Dear Marty, We Crapped In Our Nest: Notes from the Edge of the World | Art Cullen | $20 | 192p | ISBN 9781948509633 | Coming September, 2025
We have fouled our nest over the past half century in a way that was almost unavoidable, given our history of seeking domination — first over the Indigenous people of the Western World, then over their land. Native people for millennia lived with the land in a vital relationship. Europeans set out to transform that relationship brutally, and this destruction has reached a head. We simply cannot go on like this, washing our soil down the river while the planet bakes, ignoring our own immigration story.

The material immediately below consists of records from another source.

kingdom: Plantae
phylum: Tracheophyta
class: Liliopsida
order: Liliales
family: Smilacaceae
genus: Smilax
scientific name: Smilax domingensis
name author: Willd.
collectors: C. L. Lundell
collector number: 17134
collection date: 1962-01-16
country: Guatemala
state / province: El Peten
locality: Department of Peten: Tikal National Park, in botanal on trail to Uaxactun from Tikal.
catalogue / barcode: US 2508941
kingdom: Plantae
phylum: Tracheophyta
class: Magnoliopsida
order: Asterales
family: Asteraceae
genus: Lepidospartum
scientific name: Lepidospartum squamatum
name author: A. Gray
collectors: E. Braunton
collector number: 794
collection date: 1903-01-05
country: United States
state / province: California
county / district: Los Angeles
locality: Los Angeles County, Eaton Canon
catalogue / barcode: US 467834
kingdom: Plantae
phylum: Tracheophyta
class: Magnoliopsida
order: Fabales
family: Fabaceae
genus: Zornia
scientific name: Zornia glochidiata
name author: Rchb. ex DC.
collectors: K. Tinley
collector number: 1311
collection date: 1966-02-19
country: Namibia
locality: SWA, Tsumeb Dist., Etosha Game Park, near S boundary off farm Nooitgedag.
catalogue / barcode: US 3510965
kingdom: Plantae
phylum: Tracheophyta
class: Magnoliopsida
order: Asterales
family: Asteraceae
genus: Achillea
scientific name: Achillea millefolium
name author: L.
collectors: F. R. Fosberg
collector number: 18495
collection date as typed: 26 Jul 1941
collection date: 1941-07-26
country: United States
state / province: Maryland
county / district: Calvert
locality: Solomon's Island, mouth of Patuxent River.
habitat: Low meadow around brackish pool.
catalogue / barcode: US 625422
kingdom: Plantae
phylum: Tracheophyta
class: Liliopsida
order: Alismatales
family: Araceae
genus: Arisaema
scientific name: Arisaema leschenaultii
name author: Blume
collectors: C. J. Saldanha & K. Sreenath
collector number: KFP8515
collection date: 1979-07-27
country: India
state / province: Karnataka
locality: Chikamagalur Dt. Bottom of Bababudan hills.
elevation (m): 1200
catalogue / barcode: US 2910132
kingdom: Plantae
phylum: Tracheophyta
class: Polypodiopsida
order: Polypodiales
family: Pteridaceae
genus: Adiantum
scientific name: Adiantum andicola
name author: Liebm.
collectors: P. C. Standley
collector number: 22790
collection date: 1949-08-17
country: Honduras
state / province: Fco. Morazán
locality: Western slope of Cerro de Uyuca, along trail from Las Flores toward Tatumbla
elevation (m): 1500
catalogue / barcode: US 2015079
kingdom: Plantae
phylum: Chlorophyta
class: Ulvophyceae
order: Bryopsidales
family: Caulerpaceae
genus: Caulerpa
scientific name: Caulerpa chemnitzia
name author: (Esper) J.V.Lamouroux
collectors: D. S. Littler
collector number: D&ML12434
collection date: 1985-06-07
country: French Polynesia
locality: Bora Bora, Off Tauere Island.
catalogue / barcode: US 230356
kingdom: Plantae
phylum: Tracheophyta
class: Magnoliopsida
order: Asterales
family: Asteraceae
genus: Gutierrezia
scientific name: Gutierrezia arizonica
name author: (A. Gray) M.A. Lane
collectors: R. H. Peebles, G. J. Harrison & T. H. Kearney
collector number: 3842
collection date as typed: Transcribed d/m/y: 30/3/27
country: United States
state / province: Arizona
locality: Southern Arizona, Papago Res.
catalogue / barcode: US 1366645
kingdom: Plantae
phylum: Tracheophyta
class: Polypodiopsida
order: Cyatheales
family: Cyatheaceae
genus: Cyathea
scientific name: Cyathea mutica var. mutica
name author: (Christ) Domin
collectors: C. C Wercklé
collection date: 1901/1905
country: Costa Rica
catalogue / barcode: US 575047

As Art writes, “Fifty years around a small town amid the teeming waves of golden corn, a lot has changed, but corn remains king, just like when we were in school. But the place we knew is gone, that world of family farms and the Saturday livestock auction. We are the poorer for it. This is how it went down, or at least how I put it down, in notes compiled over this strange time from Irving Street just up from the lake in the small town we called home.”
Art Cullen is editor and co-owner with older brother John of the Storm Lake Times Pilot (www.stormlake.com) in rural Northwest Iowa. Art is a Storm Lake native, where he graduated from St. Mary’s High School with his pal Marty Case. Art barely earned a journalism degree from the University of St. Thomas in St. Paul, Minn. He has been a reporter and editor at newspapers in Algona, Ames and Mason City, Iowa, and helped John launch the Storm Lake Times in their hometown in 1990. They also own the Cherokee Chronicle Times, a weekly in an adjacent county.
Art won the Pulitzer Price in 2017 for a series of editorials about agricultural surface water pollution in Iowa. His columns have appeared in the New York Times, Washington Post, The Guardian and regional publications. He authored a journalistic memoir, Storm Lake: A Chronicle of Change, Resilience, and Hope from a Heartland Newspaper. The Cullen family and their newspaper also were the subjects of a feature-length independent documentary film Storm Lake that aired nationally on the PBS series Independent Lens.
Art and his wife Dolores, a feature writer and photographer at the Times Pilot, have four children, including son Tom, who is the newspaper’s managing editor.